Some debate exists as to exactly what constitutes a "heavy metal" and which elements should properly be classified as such. Some authors have based the definition on atomic weight; others, on a specific gravity of greater than 4.0, or greater than 5.0. The actinides (the chemical elements with atomic numbers from 89 to 103, actinium through lawrencium; eg, uranium) may or may not be included. Most recently, the term "heavy metal" has been used as a general term for those metals and semimetals with potential human or environmental toxicity. [1, 2] This definition includes a broad section of the periodic table under the rubric of interest.

Regardless of how one chooses to define the category, heavy metal toxicity is an uncommon diagnosis. With the possible exceptions of acute iron toxicity from intentional or unintentional ingestion and suspected lead toxicity, emergency physicians will rarely be alerted to the possibility of metal exposure. Yet, if unrecognized or inappropriately treated, heavy metal exposure can result in significant morbidity and mortality.

Many of the elements that can be considered heavy metals have no known benefit for human physiology. Lead, mercury, and cadmium are prime examples of such "toxic metals."

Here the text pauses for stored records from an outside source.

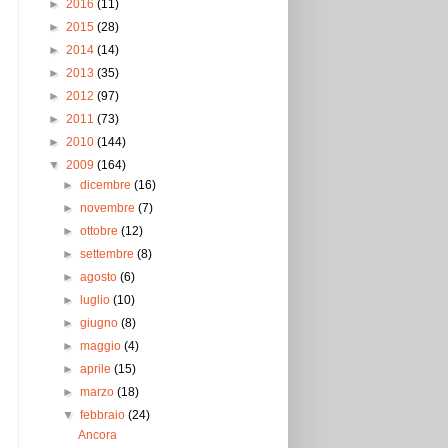
►
2016
(11)
►
2015
(28)
►
2014
(14)
►
2013
(35)
►
2012
(97)
►
2011
(73)
►
2010
(144)
▼
2009
(164)
►
dicembre
(16)
►
novembre
(7)
►
ottobre
(12)
►
settembre
(8)
►
agosto
(6)
►
luglio
(10)
►
giugno
(8)
►
maggio
(4)
►
aprile
(15)
►
marzo
(18)
▼
febbraio
(24)
Ancora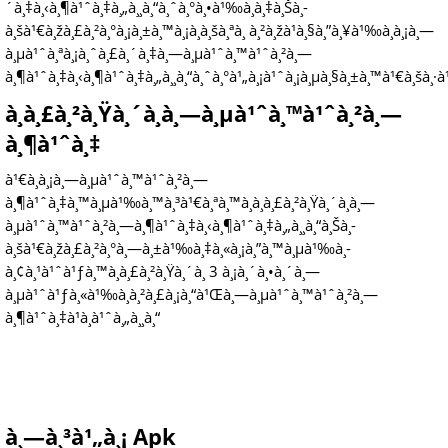
´à¸‡à¸‹à¸¶à¹ˆà¸‡à¸„à¸¸à¸“à¸ˆà¸°à¸•à¹‰à¸­à¸‡à¸Šà¸­
à¸šà¹€à¸žà¸£à¸²à¸°à¸¡à¸±à¸™à¸¡à¸­à¸šà¸ªà¸ à¸²à¸žà¹à¸§à¸”à¸¥à¹‰à¸­à¸¡à¸—
à¸µà¹ˆà¸ªà¸¡à¸ˆà¸£à¸´à¸‡à¸—à¸µà¹ˆà¸™à¹ˆà¸²à¸—
à¸¶à¹ˆà¸‡à¸‹à¸¶à¹ˆà¸‡à¸„à¸¸à¸“à¸ˆà¸°à¹„à¸¡à¹ˆà¸¡à¸µà¸§à¸±à¸™à¹€à¸šà¸·à¹
à¸à¸£à¸²à¸Ÿà¸´à¸à¸—à¸µà¹ˆà¸™à¹ˆà¸²à¸—
à¸¶à¹ˆà¸‡
à¹€à¸à¸¡à¸—à¸µà¹ˆà¸™à¹ˆà¸²à¸—
à¸¶à¹ˆà¸‡à¸™à¸µà¹‰à¸™à¸³à¹€à¸ªà¸™à¸­à¸à¸£à¸²à¸Ÿà¸´à¸à¸—
à¸µà¹ˆà¸™à¹ˆà¸²à¸—à¸¶à¹ˆà¸‡à¸‹à¸¶à¹ˆà¸‡à¸„à¸¸à¸“à¸Šà¸­
à¸šà¹€à¸žà¸£à¸²à¸°à¸—à¸±à¹‰à¸‡à¸«à¸¡à¸”à¸™à¸µà¹‰à¸­
à¸¢à¸¹à¹ˆà¹ƒà¸™à¸à¸£à¸²à¸Ÿà¸´à¸ 3 à¸¡à¸´à¸•à¸´à¸—
à¸µà¹ˆà¹ƒà¸«à¹‰à¸­à¸²à¸£à¸¡à¸“à¹Œà¸—à¸µà¹ˆà¸™à¹ˆà¸²à¸—
à¸¶à¹ˆà¸‡à¹à¸à¹ˆà¸„à¸¸à¸“
à¸—à¸³à¹„à¸¡ Apk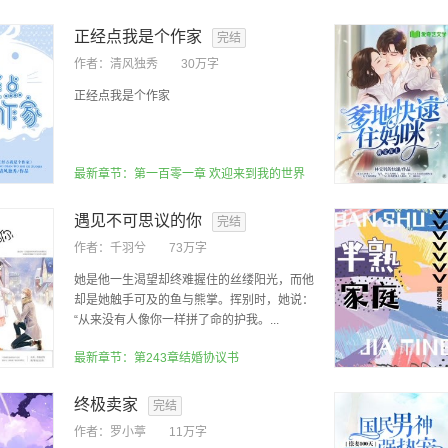
正经点我是个作家
完结
作者：
清风独秀
30万字
正经点我是个作家
最新章节：第一百零一章 欢迎来到我的世界
遇见不可思议的你
完结
作者：
千羽兮
73万字
她是他一生渴望却终难握住的丝缕阳光，而他
却是她触手可及的鱼与熊掌。挥别时，她说：
“从来没有人像你一样拼了命的护我。...
最新章节：第243章结婚协议书
终极卖家
完结
作者：
罗小葶
11万字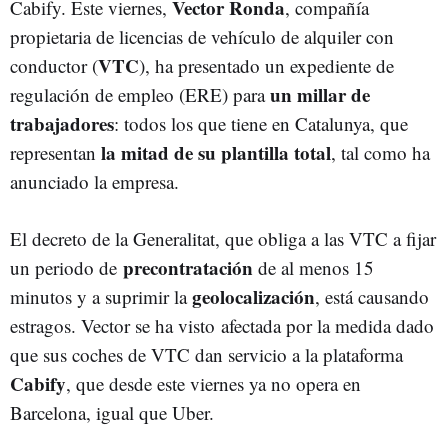
Vector Ronda
Cabify. Este viernes,
, compañía
propietaria de licencias de vehículo de alquiler con
VTC
conductor (
), ha presentado un expediente de
un millar de
regulación de empleo (ERE) para
trabajadores
: todos los que tiene en Catalunya, que
la mitad de su plantilla total
representan
, tal como ha
anunciado la empresa.
El decreto de la Generalitat, que obliga a las VTC a fijar
precontratación
un periodo de
de al menos 15
geolocalización
minutos y a suprimir la
, está causando
estragos. Vector se ha visto afectada por la medida dado
que sus coches de VTC dan servicio a la plataforma
Cabify
, que desde este viernes ya no opera en
Barcelona, igual que Uber.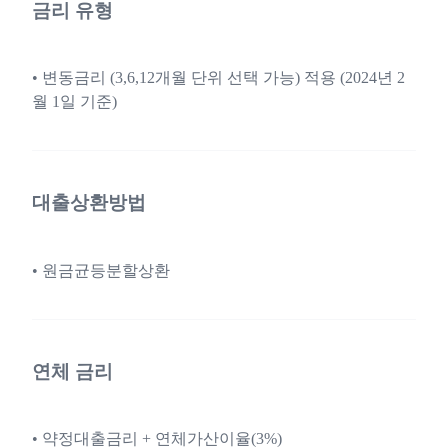
금리 유형
• 변동금리 (3,6,12개월 단위 선택 가능) 적용 (2024년 2
월 1일 기준)
대출상환방법
• 원금균등분할상환
연체 금리
• 약정대출금리 + 연체가산이율(3%)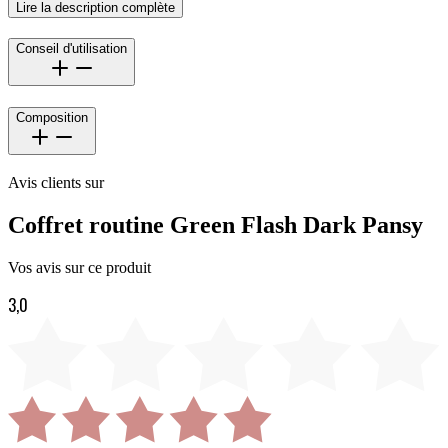
Lire la description complète
Conseil d'utilisation
Composition
Avis clients sur
Coffret routine Green Flash Dark Pansy
Vos avis sur ce produit
3,0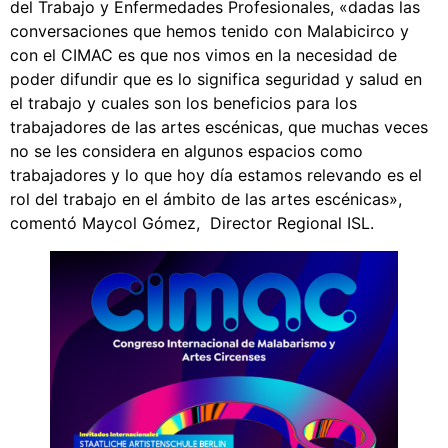
del Trabajo y Enfermedades Profesionales, «dadas las
conversaciones que hemos tenido con Malabicirco y
con el CIMAC es que nos vimos en la necesidad de
poder difundir que es lo significa seguridad y salud en
el trabajo y cuales son los beneficios para los
trabajadores de las artes escénicas, que muchas veces
no se les considera en algunos espacios como
trabajadores y lo que hoy día estamos relevando es el
rol del trabajo en el ámbito de las artes escénicas»,
comentó Maycol Gómez, Director Regional ISL.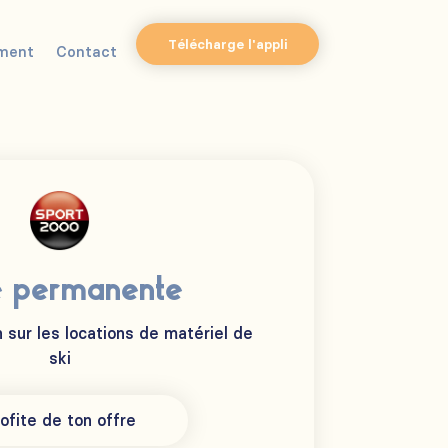
Télécharge l'appli
ment
Contact
e permanente
 sur les locations de matériel de
ski
ofite de ton offre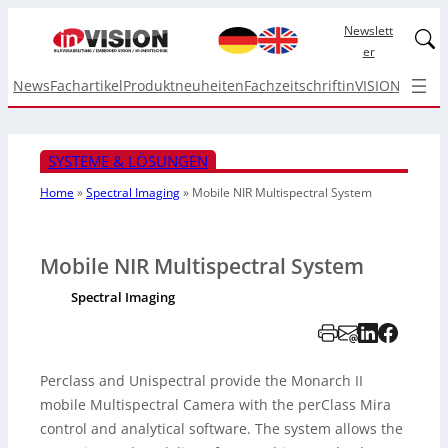
Newslett
Linked
er
News
Fachartikel
Produktneuheiten
Fachzeitschrift
inVISION Top I
SYSTEME & LÖSUNGEN
Home
»
Spectral Imaging
»
Mobile NIR
Multispectral System
Mobile NIR Multispectral System
Spectral Imaging
Perclass and Unispectral provide the Monarch II
mobile Multispectral Camera with the perClass Mira
control and analytical software. The system allows the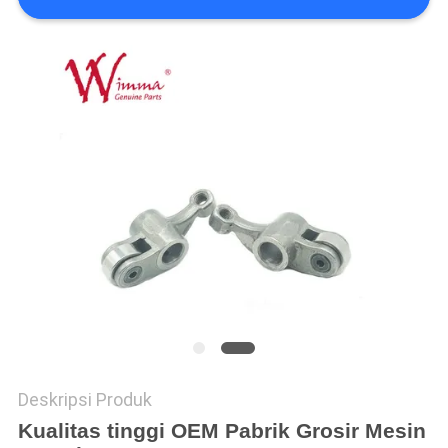
Deskripsi Produk
Kualitas tinggi OEM Pabrik Grosir Mesin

Yet, other metals are essential to human biochemical processes. For example, zinc is an important cofactor for several enzymatic reactions in the human body, vitamin B-12 has a cobalt atom at its core, and hemoglobin contains iron. Likewise, copper, manganese, selenium, chromium, and molybdenum are all trace elements that are important in the human diet. Another subset of metals includes those used therapeutically in medicine; aluminum, bismuth, gold, gallium, lithium, and silver are all part of the medical armamentarium. Any of these elements may have pernicious effects if taken in quantity or if the usual mechanisms of elimination are impaired.

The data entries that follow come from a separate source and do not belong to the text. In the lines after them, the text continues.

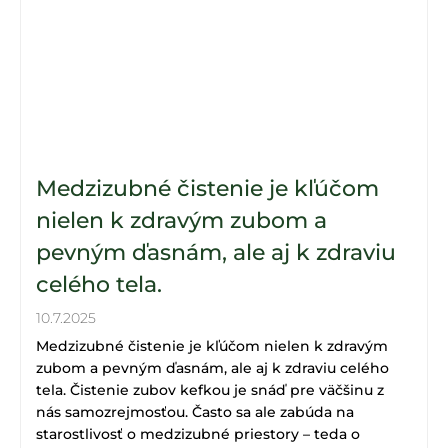
Medzizubné čistenie je kľúčom
nielen k zdravým zubom a
pevným ďasnám, ale aj k zdraviu
celého tela.
10.7.2025
Medzizubné čistenie je kľúčom nielen k zdravým
zubom a pevným ďasnám, ale aj k zdraviu celého
tela. Čistenie zubov kefkou je snáď pre väčšinu z
nás samozrejmosťou. Často sa ale zabúda na
starostlivosť o medzizubné priestory – teda o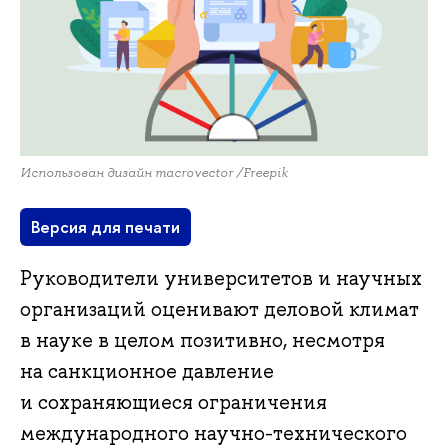
Использован дизайн macrovector /Freepik
Версия для печати
Руководители университетов и научных
организаций оценивают деловой климат
в науке в целом позитивно, несмотря
на санкционное давление
и сохраняющиеся ограничения
международного научно-технического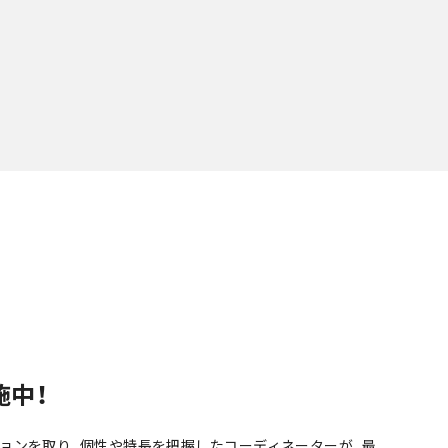
施中！
ョンを取り、個性や特長を把握したコーディネーターが、最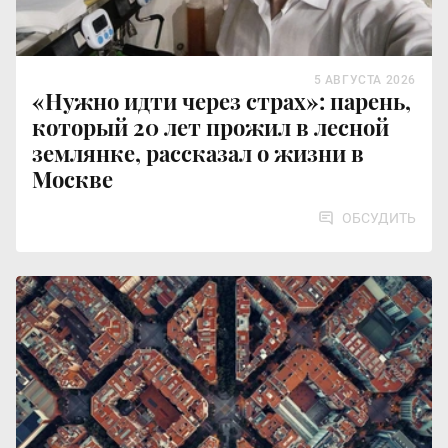
5 АВГУСТА 2026
«Нужно идти через страх»: парень,
который 20 лет прожил в лесной
землянке, рассказал о жизни в
Москве
ОБСУДИТЬ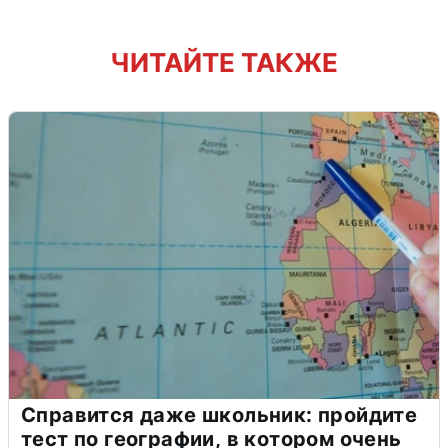
ЧИТАЙТЕ ТАКЖЕ
Справится даже школьник: пройдите
тест по географии, в котором очень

The toxicity of heavy metals depends on a number of factors. Specific clinical manifestations vary according to the metal in question, the total dose absorbed, and whether the exposure was acute or chronic. The age of the person can also influence toxicity. For example, young children are more susceptible to the effects of lead exposure because they absorb several times the percent ingested compared with adults and because their brains are more plastic and even brief exposures may influence developmental processes. The route of exposure is also important. Elemental mercury is relatively inert in the gastrointestinal tract and also poorly absorbed through intact skin, yet inhaled or injected elemental mercury may have disastrous effects. [3]

Some elements may have very different toxic profiles depending on their chemical form. For example, barium sulfate is basically nontoxic, whereas other more water-soluble barium salts are rapidly absorbed and cause profound, potentially fatal hypokalemia. The toxicity of radioactive metals like polonium, which was discovered by Marie Curie but only recently brought to public attention after the 2006 murder of Russian dissident Alexander Litvinenko, relates more to their ability to emit particles than to their ability to bind cell proteins.